JupyterCon 2023

Machine learning with dirty tables: encoding, joining and deduplicating
05-11, 15:30–16:00 (Europe/Paris), Gaston Berger

Data scientists and analysts working with Jupyter are too often forced to deal with dirty data (with typos, abbreviations, duplicates, missing values...) that comes from various sources.

Let us step in the shoes of a data scientist, and with a Jupyter Notebook try to perform a classification or regression task on data coming from a collection of raw tables.

In this tutorial, we will demonstrate how dirty_cat, an open source Python package developed in our team, can help with table preparation for machine learning tasks and improve results of prediction tasks in the presence of dirty data.

Some of the common problems we will be tackling are:
- joining groups of tables on inexact matches;
- de-duplicating values;
- encoding dirty categories with interpretable results.

And all of this on dirty categorical columns that will be transformed into numerical arrays ready for machine learning.
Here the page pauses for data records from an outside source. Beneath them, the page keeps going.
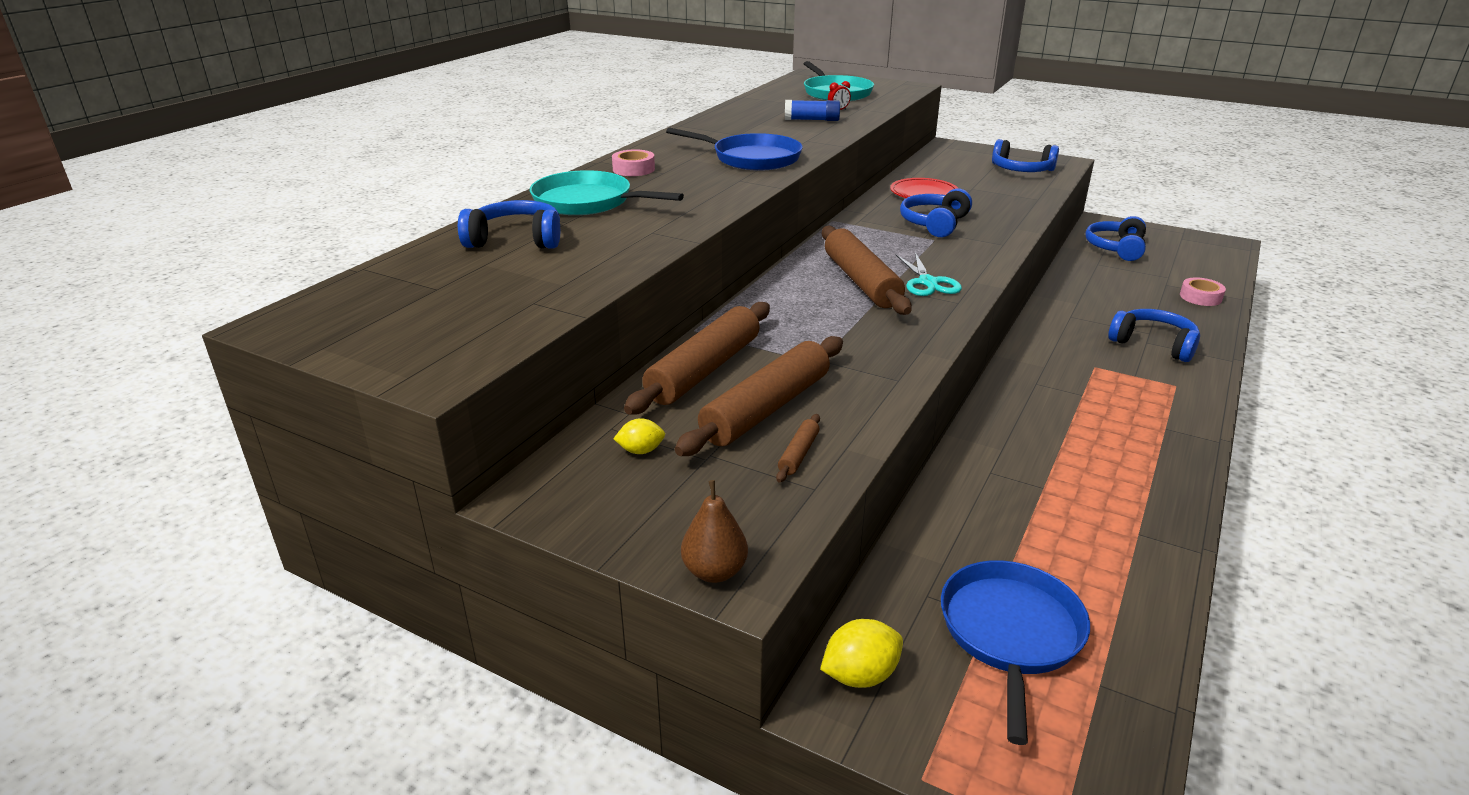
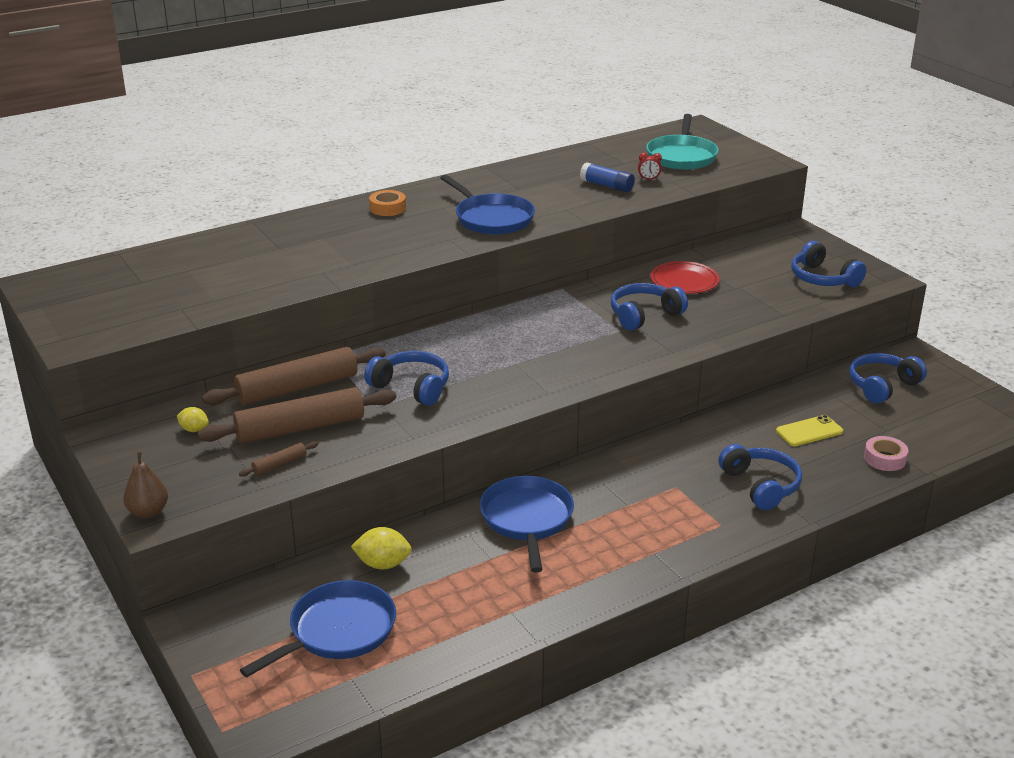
camera: 30 degrees right, 0 degrees up
(516, 240) = (229, 255): blue headphones -> blue headphones (411, 387)
(587, 202) = (315, 233): turquoise pan -> none
(633, 169) = (387, 208): pink tape -> orange tape
(860, 675) = (223, 615): yellow lemon -> yellow lemon (383, 564)
(861, 281) = (501, 352): brown rolling pin -> none
(928, 282) = (552, 368): turquoise scissors -> none
(1020, 438) = (527, 519): none -> blue pan
(1120, 293) = (809, 431): none -> yellow phone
Examples of individual features can be seen here:
- https://dirty-cat.github.io/stable/
- https://github.com/dirty-cat/dirty_cat/tree/main/examples (link to Jupyter notebooks)

See also:

I am currently working as a Software Engineer at Inria Saclay, in the Soda team, that focuses on research around data science and machine learning applied to health and society.
I am also a maintainer of the dirty-cat package, an open-source Python tool that facilitates machine learning on dirty data.
I worked previously as a data scientist for Eurostat and the OECD, two international organizations.